• **Arbeitsauftrag**
Gib die folgende Auflistung vollständig wieder und benenne dabei jedes Vorkommen von „gyroscopes“ in „gyro sensors“ um, während alles andere unverändert bleibt.

[Datensätze aus einer Datensammlung]
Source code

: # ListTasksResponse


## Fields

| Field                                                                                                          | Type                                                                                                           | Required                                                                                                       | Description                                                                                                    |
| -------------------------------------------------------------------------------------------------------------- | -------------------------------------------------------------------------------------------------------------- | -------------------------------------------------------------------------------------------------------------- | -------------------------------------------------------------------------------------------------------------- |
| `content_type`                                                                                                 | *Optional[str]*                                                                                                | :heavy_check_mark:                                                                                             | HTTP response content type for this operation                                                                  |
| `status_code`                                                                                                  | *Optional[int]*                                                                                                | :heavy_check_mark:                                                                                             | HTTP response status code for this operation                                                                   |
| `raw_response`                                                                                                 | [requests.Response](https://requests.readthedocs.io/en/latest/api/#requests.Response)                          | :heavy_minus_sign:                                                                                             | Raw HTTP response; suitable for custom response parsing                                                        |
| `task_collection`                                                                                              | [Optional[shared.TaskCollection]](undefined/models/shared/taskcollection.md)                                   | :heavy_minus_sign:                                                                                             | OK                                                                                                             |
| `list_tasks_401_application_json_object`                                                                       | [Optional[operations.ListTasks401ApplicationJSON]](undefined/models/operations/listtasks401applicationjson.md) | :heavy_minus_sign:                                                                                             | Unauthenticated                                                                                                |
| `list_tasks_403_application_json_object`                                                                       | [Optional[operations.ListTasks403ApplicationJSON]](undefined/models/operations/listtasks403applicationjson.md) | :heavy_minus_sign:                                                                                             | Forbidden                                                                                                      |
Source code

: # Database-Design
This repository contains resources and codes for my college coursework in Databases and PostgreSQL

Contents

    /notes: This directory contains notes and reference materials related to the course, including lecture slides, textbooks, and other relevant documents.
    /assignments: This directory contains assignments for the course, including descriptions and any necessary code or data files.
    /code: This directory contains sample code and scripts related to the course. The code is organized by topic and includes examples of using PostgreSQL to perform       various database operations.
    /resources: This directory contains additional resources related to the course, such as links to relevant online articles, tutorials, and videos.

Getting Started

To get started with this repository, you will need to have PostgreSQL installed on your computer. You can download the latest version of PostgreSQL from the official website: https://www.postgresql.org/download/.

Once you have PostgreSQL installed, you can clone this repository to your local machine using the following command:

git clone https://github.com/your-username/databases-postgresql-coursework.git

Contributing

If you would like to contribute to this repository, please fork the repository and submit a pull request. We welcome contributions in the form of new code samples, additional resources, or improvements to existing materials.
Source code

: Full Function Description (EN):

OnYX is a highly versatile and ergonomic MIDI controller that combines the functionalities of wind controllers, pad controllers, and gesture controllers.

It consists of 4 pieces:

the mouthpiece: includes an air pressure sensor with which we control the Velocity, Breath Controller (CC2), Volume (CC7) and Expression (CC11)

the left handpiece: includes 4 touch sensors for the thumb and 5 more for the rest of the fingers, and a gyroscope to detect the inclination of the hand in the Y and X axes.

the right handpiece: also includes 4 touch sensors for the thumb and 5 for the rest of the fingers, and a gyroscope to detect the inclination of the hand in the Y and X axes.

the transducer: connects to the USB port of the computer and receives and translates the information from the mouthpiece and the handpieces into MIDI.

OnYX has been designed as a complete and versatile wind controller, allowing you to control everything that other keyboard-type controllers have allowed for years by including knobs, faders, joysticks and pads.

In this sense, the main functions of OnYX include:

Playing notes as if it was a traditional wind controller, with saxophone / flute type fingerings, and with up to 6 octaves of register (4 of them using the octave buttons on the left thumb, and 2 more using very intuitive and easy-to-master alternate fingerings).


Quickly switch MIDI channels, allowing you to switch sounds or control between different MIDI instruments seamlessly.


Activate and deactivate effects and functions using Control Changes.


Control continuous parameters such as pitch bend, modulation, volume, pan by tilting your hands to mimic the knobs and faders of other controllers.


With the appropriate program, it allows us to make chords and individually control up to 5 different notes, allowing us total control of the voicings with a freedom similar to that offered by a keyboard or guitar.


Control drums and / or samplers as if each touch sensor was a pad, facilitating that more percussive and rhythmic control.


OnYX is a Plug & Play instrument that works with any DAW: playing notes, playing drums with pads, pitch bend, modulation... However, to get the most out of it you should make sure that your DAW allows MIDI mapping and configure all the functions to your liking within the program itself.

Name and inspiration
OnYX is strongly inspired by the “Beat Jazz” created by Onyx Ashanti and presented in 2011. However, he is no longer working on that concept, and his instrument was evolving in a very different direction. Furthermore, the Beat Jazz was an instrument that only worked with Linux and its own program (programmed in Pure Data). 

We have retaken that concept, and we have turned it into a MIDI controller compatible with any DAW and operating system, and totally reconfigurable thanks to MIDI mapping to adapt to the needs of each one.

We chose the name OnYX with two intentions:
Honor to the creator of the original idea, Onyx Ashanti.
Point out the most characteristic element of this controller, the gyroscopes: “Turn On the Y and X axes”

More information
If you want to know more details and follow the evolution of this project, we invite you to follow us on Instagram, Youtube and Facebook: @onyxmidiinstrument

• **Musterlösung**
Source code

: # ListTasksResponse


## Fields

| Field                                                                                                          | Type                                                                                                           | Required                                                                                                       | Description                                                                                                    |
| -------------------------------------------------------------------------------------------------------------- | -------------------------------------------------------------------------------------------------------------- | -------------------------------------------------------------------------------------------------------------- | -------------------------------------------------------------------------------------------------------------- |
| `content_type`                                                                                                 | *Optional[str]*                                                                                                | :heavy_check_mark:                                                                                             | HTTP response content type for this operation                                                                  |
| `status_code`                                                                                                  | *Optional[int]*                                                                                                | :heavy_check_mark:                                                                                             | HTTP response status code for this operation                                                                   |
| `raw_response`                                                                                                 | [requests.Response](https://requests.readthedocs.io/en/latest/api/#requests.Response)                          | :heavy_minus_sign:                                                                                             | Raw HTTP response; suitable for custom response parsing                                                        |
| `task_collection`                                                                                              | [Optional[shared.TaskCollection]](undefined/models/shared/taskcollection.md)                                   | :heavy_minus_sign:                                                                                             | OK                                                                                                             |
| `list_tasks_401_application_json_object`                                                                       | [Optional[operations.ListTasks401ApplicationJSON]](undefined/models/operations/listtasks401applicationjson.md) | :heavy_minus_sign:                                                                                             | Unauthenticated                                                                                                |
| `list_tasks_403_application_json_object`                                                                       | [Optional[operations.ListTasks403ApplicationJSON]](undefined/models/operations/listtasks403applicationjson.md) | :heavy_minus_sign:                                                                                             | Forbidden                                                                                                      |
Source code

: # Database-Design
This repository contains resources and codes for my college coursework in Databases and PostgreSQL

Contents

    /notes: This directory contains notes and reference materials related to the course, including lecture slides, textbooks, and other relevant documents.
    /assignments: This directory contains assignments for the course, including descriptions and any necessary code or data files.
    /code: This directory contains sample code and scripts related to the course. The code is organized by topic and includes examples of using PostgreSQL to perform       various database operations.
    /resources: This directory contains additional resources related to the course, such as links to relevant online articles, tutorials, and videos.

Getting Started

To get started with this repository, you will need to have PostgreSQL installed on your computer. You can download the latest version of PostgreSQL from the official website: https://www.postgresql.org/download/.

Once you have PostgreSQL installed, you can clone this repository to your local machine using the following command:

git clone https://github.com/your-username/databases-postgresql-coursework.git

Contributing

If you would like to contribute to this repository, please fork the repository and submit a pull request. We welcome contributions in the form of new code samples, additional resources, or improvements to existing materials.
Source code

: Full Function Description (EN):

OnYX is a highly versatile and ergonomic MIDI controller that combines the functionalities of wind controllers, pad controllers, and gesture controllers.

It consists of 4 pieces:

the mouthpiece: includes an air pressure sensor with which we control the Velocity, Breath Controller (CC2), Volume (CC7) and Expression (CC11)

the left handpiece: includes 4 touch sensors for the thumb and 5 more for the rest of the fingers, and a gyroscope to detect the inclination of the hand in the Y and X axes.

the right handpiece: also includes 4 touch sensors for the thumb and 5 for the rest of the fingers, and a gyroscope to detect the inclination of the hand in the Y and X axes.

the transducer: connects to the USB port of the computer and receives and translates the information from the mouthpiece and the handpieces into MIDI.

OnYX has been designed as a complete and versatile wind controller, allowing you to control everything that other keyboard-type controllers have allowed for years by including knobs, faders, joysticks and pads.

In this sense, the main functions of OnYX include:

Playing notes as if it was a traditional wind controller, with saxophone / flute type fingerings, and with up to 6 octaves of register (4 of them using the octave buttons on the left thumb, and 2 more using very intuitive and easy-to-master alternate fingerings).


Quickly switch MIDI channels, allowing you to switch sounds or control between different MIDI instruments seamlessly.


Activate and deactivate effects and functions using Control Changes.


Control continuous parameters such as pitch bend, modulation, volume, pan by tilting your hands to mimic the knobs and faders of other controllers.


With the appropriate program, it allows us to make chords and individually control up to 5 different notes, allowing us total control of the voicings with a freedom similar to that offered by a keyboard or guitar.


Control drums and / or samplers as if each touch sensor was a pad, facilitating that more percussive and rhythmic control.


OnYX is a Plug & Play instrument that works with any DAW: playing notes, playing drums with pads, pitch bend, modulation... However, to get the most out of it you should make sure that your DAW allows MIDI mapping and configure all the functions to your liking within the program itself.

Name and inspiration
OnYX is strongly inspired by the “Beat Jazz” created by Onyx Ashanti and presented in 2011. However, he is no longer working on that concept, and his instrument was evolving in a very different direction. Furthermore, the Beat Jazz was an instrument that only worked with Linux and its own program (programmed in Pure Data). 

We have retaken that concept, and we have turned it into a MIDI controller compatible with any DAW and operating system, and totally reconfigurable thanks to MIDI mapping to adapt to the needs of each one.

We chose the name OnYX with two intentions:
Honor to the creator of the original idea, Onyx Ashanti.
Point out the most characteristic element of this controller, the gyro sensors: “Turn On the Y and X axes”

More information
If you want to know more details and follow the evolution of this project, we invite you to follow us on Instagram, Youtube and Facebook: @onyxmidiinstrument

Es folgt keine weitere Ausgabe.